Set down, please, exactly the lines below that run from the line with "text_box [1850, 1272, 2576, 1449]" to the line with "Document page, 1500x844 pixels.", both lines included.

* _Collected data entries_
= Beginning of Section =
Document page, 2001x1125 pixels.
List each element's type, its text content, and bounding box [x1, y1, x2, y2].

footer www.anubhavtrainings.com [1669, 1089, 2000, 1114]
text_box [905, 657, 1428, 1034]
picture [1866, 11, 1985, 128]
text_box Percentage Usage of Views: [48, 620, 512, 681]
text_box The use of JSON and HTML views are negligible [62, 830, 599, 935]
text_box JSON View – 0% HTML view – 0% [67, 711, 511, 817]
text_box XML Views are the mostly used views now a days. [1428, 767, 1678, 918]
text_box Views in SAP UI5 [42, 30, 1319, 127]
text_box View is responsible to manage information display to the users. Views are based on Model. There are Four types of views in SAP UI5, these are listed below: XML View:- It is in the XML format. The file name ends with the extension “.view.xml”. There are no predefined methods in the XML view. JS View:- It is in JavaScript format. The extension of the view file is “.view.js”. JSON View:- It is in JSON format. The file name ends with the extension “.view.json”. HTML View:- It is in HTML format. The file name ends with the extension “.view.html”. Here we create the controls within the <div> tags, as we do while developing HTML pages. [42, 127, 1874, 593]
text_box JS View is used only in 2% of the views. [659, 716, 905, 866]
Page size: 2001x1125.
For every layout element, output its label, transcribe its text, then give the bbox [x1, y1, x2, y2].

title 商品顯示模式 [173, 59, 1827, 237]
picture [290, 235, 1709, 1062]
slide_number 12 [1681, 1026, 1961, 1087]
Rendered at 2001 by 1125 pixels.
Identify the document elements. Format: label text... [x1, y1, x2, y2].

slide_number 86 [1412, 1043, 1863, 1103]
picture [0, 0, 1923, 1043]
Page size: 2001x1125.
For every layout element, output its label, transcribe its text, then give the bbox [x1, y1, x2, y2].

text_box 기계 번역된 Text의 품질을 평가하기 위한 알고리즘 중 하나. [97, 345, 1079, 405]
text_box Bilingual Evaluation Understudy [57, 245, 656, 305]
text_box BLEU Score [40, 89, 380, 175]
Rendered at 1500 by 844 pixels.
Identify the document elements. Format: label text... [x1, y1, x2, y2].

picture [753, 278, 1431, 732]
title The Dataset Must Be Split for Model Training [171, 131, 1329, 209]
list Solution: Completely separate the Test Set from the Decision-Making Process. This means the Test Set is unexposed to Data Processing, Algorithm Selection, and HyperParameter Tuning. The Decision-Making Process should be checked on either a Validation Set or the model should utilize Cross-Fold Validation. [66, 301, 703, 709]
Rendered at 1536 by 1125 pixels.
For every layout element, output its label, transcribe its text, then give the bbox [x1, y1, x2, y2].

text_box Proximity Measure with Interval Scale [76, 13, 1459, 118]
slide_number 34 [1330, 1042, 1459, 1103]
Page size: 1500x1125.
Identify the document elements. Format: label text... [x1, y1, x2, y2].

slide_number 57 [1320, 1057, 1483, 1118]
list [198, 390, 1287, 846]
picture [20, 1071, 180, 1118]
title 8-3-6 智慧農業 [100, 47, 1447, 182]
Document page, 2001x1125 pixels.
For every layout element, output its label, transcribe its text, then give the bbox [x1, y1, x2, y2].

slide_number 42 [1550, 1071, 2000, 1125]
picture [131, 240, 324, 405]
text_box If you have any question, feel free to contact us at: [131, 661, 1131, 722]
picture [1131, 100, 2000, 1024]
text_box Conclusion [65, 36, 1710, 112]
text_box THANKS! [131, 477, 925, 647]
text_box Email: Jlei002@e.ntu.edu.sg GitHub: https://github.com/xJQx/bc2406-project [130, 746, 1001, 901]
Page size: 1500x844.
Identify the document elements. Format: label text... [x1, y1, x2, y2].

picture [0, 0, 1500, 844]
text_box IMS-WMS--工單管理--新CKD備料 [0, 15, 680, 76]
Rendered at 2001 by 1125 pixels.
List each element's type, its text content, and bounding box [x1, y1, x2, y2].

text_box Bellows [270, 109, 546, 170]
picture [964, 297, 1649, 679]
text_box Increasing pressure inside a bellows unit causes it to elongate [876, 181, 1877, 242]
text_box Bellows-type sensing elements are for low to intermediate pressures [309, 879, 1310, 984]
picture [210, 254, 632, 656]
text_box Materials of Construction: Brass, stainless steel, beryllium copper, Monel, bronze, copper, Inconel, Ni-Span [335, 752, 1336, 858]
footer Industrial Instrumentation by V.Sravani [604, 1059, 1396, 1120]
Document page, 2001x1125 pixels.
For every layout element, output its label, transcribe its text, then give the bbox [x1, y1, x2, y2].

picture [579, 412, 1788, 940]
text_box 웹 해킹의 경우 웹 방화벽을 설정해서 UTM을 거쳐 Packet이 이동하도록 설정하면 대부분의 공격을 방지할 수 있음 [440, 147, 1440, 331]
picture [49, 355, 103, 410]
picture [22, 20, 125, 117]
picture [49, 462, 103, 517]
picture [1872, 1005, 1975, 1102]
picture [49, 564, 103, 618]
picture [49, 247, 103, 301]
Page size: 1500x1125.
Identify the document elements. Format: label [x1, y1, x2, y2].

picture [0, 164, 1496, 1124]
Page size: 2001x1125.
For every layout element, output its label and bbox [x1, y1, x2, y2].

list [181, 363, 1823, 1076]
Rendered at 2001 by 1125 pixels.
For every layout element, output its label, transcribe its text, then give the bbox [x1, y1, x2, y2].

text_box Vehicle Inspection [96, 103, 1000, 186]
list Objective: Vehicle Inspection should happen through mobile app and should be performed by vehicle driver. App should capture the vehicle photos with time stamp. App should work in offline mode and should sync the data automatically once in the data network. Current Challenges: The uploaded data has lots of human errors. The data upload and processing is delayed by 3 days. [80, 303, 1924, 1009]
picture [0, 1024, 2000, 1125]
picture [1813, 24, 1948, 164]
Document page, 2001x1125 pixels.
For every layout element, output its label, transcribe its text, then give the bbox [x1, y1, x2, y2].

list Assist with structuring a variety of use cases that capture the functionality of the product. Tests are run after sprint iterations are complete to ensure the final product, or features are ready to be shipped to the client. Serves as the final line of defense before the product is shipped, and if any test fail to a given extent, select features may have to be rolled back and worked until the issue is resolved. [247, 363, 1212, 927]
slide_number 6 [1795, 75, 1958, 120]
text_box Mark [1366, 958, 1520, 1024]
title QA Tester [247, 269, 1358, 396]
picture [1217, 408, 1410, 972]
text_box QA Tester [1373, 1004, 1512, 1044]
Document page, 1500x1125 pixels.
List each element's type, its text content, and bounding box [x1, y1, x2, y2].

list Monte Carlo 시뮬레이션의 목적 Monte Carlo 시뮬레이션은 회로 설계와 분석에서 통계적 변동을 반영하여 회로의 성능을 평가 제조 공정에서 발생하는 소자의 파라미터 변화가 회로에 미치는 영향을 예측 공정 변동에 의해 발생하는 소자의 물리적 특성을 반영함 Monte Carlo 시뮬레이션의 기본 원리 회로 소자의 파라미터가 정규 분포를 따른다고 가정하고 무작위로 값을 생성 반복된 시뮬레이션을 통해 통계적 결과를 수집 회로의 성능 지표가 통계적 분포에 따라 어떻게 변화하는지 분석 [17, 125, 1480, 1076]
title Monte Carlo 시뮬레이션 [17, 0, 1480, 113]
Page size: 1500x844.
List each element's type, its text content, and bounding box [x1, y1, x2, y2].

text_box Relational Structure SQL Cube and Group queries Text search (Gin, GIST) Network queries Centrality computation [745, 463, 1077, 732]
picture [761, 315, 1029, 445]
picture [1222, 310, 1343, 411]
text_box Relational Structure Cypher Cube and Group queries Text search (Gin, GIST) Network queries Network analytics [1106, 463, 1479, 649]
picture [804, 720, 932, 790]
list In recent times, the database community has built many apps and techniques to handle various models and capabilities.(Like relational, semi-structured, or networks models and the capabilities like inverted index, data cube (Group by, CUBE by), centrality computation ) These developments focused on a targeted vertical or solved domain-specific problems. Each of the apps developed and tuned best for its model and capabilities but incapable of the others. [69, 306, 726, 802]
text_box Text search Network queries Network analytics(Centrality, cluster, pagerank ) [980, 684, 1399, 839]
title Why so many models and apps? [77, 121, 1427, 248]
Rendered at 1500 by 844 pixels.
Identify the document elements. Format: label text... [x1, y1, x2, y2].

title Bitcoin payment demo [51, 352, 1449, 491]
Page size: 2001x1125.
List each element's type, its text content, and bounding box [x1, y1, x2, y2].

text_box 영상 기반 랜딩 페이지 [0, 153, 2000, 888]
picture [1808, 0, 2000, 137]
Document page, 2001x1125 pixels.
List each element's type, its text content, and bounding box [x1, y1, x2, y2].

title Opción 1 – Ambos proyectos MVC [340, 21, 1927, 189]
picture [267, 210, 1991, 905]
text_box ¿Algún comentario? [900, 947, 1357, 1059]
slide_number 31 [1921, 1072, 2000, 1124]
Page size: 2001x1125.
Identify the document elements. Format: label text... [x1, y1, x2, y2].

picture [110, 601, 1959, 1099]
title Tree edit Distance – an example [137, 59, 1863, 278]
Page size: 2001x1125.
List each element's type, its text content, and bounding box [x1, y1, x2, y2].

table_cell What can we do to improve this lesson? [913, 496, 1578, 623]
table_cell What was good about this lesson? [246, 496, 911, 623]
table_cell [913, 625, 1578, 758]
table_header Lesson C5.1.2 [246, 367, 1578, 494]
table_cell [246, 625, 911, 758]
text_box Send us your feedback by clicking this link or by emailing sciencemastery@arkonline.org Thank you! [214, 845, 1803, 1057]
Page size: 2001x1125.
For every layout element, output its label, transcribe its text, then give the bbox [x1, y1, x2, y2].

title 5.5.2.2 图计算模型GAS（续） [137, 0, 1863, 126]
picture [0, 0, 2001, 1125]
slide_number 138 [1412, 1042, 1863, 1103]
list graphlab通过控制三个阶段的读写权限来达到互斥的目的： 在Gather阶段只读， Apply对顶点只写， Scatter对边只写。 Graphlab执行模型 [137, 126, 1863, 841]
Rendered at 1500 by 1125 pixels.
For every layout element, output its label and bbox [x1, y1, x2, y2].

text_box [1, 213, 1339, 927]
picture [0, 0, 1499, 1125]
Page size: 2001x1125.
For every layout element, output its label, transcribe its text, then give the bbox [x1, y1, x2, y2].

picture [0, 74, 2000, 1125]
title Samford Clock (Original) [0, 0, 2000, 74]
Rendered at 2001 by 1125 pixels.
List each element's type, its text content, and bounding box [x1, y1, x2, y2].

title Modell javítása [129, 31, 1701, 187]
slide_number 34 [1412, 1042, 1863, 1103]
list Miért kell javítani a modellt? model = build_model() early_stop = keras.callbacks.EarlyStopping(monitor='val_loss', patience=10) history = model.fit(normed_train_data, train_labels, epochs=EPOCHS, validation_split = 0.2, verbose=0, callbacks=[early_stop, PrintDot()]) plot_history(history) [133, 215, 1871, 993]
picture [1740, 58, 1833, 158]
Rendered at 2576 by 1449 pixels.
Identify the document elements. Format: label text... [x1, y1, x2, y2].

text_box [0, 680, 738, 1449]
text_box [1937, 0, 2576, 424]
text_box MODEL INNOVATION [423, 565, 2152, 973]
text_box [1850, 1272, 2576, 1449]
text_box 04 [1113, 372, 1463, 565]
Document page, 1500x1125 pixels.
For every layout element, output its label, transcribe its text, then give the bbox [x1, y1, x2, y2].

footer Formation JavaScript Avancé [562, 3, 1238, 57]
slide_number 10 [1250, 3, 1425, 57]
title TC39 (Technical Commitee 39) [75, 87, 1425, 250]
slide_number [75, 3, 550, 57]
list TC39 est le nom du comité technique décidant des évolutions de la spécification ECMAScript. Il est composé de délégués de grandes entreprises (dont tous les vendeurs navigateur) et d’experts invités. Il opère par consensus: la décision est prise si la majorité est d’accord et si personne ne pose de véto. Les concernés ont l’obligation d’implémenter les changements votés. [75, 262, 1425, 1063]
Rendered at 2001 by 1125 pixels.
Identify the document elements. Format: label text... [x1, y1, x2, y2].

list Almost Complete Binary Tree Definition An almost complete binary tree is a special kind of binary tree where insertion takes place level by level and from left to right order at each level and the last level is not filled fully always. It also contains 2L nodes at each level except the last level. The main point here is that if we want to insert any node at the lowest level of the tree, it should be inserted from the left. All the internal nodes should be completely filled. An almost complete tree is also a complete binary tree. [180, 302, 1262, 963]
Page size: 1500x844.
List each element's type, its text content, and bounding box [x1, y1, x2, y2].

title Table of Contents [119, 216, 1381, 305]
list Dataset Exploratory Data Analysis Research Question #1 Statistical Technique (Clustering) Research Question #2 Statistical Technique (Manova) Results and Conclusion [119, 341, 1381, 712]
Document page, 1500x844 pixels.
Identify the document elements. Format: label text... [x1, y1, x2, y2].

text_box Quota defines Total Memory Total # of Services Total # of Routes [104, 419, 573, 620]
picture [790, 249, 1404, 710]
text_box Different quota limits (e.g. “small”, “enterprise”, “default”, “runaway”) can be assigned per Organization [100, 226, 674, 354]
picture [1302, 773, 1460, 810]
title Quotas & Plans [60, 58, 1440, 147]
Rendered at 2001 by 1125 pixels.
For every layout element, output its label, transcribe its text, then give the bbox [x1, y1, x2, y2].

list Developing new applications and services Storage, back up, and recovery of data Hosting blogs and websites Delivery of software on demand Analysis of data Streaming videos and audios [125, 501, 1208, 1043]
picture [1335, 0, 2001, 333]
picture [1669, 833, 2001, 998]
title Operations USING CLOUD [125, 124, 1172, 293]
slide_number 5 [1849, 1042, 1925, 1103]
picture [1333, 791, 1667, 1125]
= End of Section =
* _Output below_
text_box [1850, 1272, 2576, 1449]
text_box 04 [1113, 372, 1463, 565]
Document page, 1500x1125 pixels.
For every layout element, output its label, transcribe its text, then give the bbox [x1, y1, x2, y2].

footer Formation JavaScript Avancé [562, 3, 1238, 57]
slide_number 10 [1250, 3, 1425, 57]
title TC39 (Technical Commitee 39) [75, 87, 1425, 250]
slide_number [75, 3, 550, 57]
list TC39 est le nom du comité technique décidant des évolutions de la spécification ECMAScript. Il est composé de délégués de grandes entreprises (dont tous les vendeurs navigateur) et d’experts invités. Il opère par consensus: la décision est prise si la majorité est d’accord et si personne ne pose de véto. Les concernés ont l’obligation d’implémenter les changements votés. [75, 262, 1425, 1063]
Rendered at 2001 by 1125 pixels.
Identify the document elements. Format: label text... [x1, y1, x2, y2].

list Almost Complete Binary Tree Definition An almost complete binary tree is a special kind of binary tree where insertion takes place level by level and from left to right order at each level and the last level is not filled fully always. It also contains 2L nodes at each level except the last level. The main point here is that if we want to insert any node at the lowest level of the tree, it should be inserted from the left. All the internal nodes should be completely filled. An almost complete tree is also a complete binary tree. [180, 302, 1262, 963]
Page size: 1500x844.
List each element's type, its text content, and bounding box [x1, y1, x2, y2].

title Table of Contents [119, 216, 1381, 305]
list Dataset Exploratory Data Analysis Research Question #1 Statistical Technique (Clustering) Research Question #2 Statistical Technique (Manova) Results and Conclusion [119, 341, 1381, 712]
Document page, 1500x844 pixels.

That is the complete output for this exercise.